18.12  The Chair asked how many new beds would be available when Phase 1 comes into operation in Spring 2023, and how many of these would be for city residents? Mr Larsen-Disney responded that on day one of Phase 1 opening to patients there will be around 50 extra unallocated beds. 24 of these will be critical care beds, so could in theory be filled by patients from anywhere in the region. However, most of the decant of patients into the Phase 1 build is from the Barry and Courtyard buildings, which mostly provide local services.

 

18.13  In response to a question from Cllr O’Quinn on private beds, Ms Geoghegan assured members that there will be no private beds in RSCH.

 

18.14  In answer to a query from Cllr Rainey on local food sourcing and sustainability, Ms Geoghegan told the committee that there has been lots of focus in 3Ts on ensuring that cafes offer healthy eating options and minimise the use of plastics etc. In terms of patient food, the ambition is to use the kitchen facilities at St Richards Hospital, Chichester, to provide for all UHSx sites.

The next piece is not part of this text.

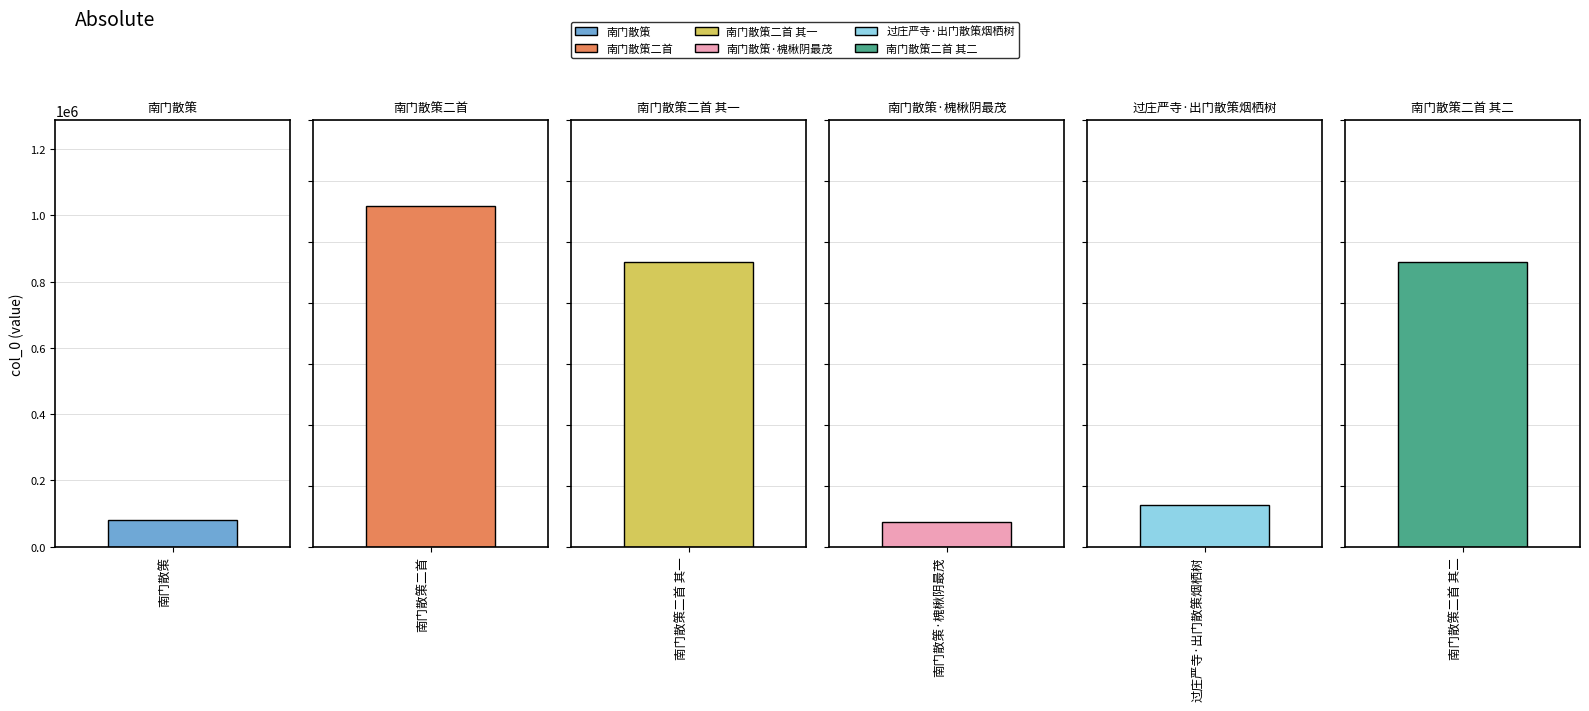

Where does the data first go above 936201?

南门散策二首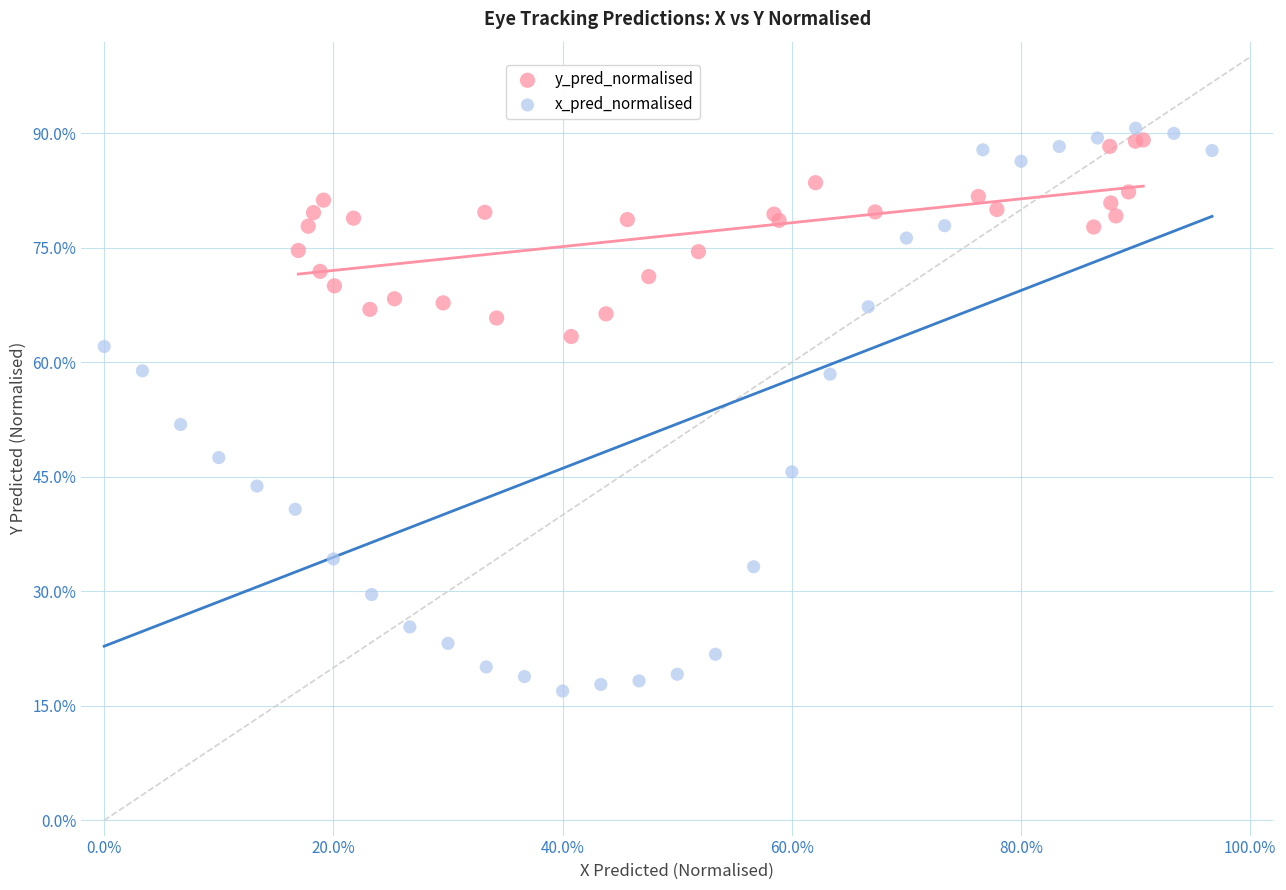

What are all the series names shown in the legend?

y_pred_normalised, x_pred_normalised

This would mean all hospital food being made in Sussex, a major advance in terms of carbon footprint and localism.

 

18.15  In response to a question from Cllr Grimshaw on whether there is always enough food for patients, Ms Geoghegan confirmed that there is always enough reserve food and that robust contingency plans are in place for emergencies.

 

18.16  Geoffrey Bowden asked what the per meal budget was for hospital food. Ms Geoghegan did not have the figure to hand but promised to provide a written response.

 

18.17  Cllr West noted that he understood the argument that a focus on lessening length of stay would reduce the demand for beds. However, when would the system know that 3Ts is working in this way? Mr Larsen-Disney responded that it was difficult to give a timeline for this, but the principle is widely accepted with lots of evidence of it working from other places.

 

18.18  In response to a question from Cllr West on fresh air in the hospital, Mr Larsen-Disney confirmed that the new facilities will have much better access to ventilation than the buildings they replace.

 

18.19  The Chair asked a question about flow through the hospital and problems with discharge delays. Mr Larsen-Disney responded that the Trust works hard with the city council, Sussex Community NHS Foundation Trust and other partners on discharge. 3Ts will assist in this work by reducing length of stay, meaning that patients will be at less risk of becoming deconditioned through lengthy bed stays, and less likely to need extensive care packages on discharge.

 

18.20  The Chair thanked the presenters for their contributions and noted that, although the local health and care system faces considerable challenges, the 3Ts development offers exciting opportunities for the city.

 

18.21  RESOLVED – that the report be noted.